[Rows from a dataset]

· · · ·

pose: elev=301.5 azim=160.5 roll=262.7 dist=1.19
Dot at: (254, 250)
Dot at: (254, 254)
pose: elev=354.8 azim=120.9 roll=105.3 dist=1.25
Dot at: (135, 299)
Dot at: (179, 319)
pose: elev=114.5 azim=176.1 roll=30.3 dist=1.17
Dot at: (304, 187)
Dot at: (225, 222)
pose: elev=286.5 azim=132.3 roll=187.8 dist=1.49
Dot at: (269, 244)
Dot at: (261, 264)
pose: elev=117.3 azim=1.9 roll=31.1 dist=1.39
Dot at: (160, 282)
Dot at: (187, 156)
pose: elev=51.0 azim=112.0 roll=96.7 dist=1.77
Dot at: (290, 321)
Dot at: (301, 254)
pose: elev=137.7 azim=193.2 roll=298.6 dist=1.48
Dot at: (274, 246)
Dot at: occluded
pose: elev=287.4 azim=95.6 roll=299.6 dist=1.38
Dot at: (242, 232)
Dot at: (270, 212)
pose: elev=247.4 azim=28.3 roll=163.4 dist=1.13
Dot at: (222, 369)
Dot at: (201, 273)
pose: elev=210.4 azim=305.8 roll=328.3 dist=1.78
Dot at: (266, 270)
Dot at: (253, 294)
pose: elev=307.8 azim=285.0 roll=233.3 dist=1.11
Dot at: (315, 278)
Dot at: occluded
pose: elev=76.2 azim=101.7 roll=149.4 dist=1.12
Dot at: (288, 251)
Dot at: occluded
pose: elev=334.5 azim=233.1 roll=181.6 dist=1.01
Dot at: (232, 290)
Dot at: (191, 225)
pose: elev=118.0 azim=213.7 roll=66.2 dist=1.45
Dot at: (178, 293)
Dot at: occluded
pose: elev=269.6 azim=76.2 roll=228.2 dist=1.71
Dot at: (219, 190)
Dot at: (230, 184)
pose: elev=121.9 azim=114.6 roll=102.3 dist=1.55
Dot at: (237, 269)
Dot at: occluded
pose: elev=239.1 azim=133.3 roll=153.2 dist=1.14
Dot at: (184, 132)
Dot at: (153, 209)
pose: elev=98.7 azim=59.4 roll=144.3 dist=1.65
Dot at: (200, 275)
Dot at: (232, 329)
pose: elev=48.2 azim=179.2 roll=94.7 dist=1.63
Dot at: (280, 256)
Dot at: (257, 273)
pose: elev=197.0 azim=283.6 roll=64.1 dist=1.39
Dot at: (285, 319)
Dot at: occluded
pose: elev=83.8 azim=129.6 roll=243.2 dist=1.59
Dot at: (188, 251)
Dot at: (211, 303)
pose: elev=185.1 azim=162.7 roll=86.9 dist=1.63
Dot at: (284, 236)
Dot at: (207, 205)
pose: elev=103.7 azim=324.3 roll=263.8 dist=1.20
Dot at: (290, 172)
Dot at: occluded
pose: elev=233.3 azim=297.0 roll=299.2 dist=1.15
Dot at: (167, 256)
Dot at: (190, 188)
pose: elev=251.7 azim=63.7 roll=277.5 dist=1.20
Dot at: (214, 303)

· · · ·

Task details –
Lay out every line from the start of the listing down to and including the line containing "Dot at: (201, 273)" as a Markdown table with the columns n and Line. Number each row in the n column, and omit any blank lines.

Full response –
| n | Line |
|---|---|
| 1 | pose: elev=301.5 azim=160.5 roll=262.7 dist=1.19 |
| 2 | Dot at: (254, 250) |
| 3 | Dot at: (254, 254) |
| 4 | pose: elev=354.8 azim=120.9 roll=105.3 dist=1.25 |
| 5 | Dot at: (135, 299) |
| 6 | Dot at: (179, 319) |
| 7 | pose: elev=114.5 azim=176.1 roll=30.3 dist=1.17 |
| 8 | Dot at: (304, 187) |
| 9 | Dot at: (225, 222) |
| 10 | pose: elev=286.5 azim=132.3 roll=187.8 dist=1.49 |
| 11 | Dot at: (269, 244) |
| 12 | Dot at: (261, 264) |
| 13 | pose: elev=117.3 azim=1.9 roll=31.1 dist=1.39 |
| 14 | Dot at: (160, 282) |
| 15 | Dot at: (187, 156) |
| 16 | pose: elev=51.0 azim=112.0 roll=96.7 dist=1.77 |
| 17 | Dot at: (290, 321) |
| 18 | Dot at: (301, 254) |
| 19 | pose: elev=137.7 azim=193.2 roll=298.6 dist=1.48 |
| 20 | Dot at: (274, 246) |
| 21 | Dot at: occluded |
| 22 | pose: elev=287.4 azim=95.6 roll=299.6 dist=1.38 |
| 23 | Dot at: (242, 232) |
| 24 | Dot at: (270, 212) |
| 25 | pose: elev=247.4 azim=28.3 roll=163.4 dist=1.13 |
| 26 | Dot at: (222, 369) |
| 27 | Dot at: (201, 273) |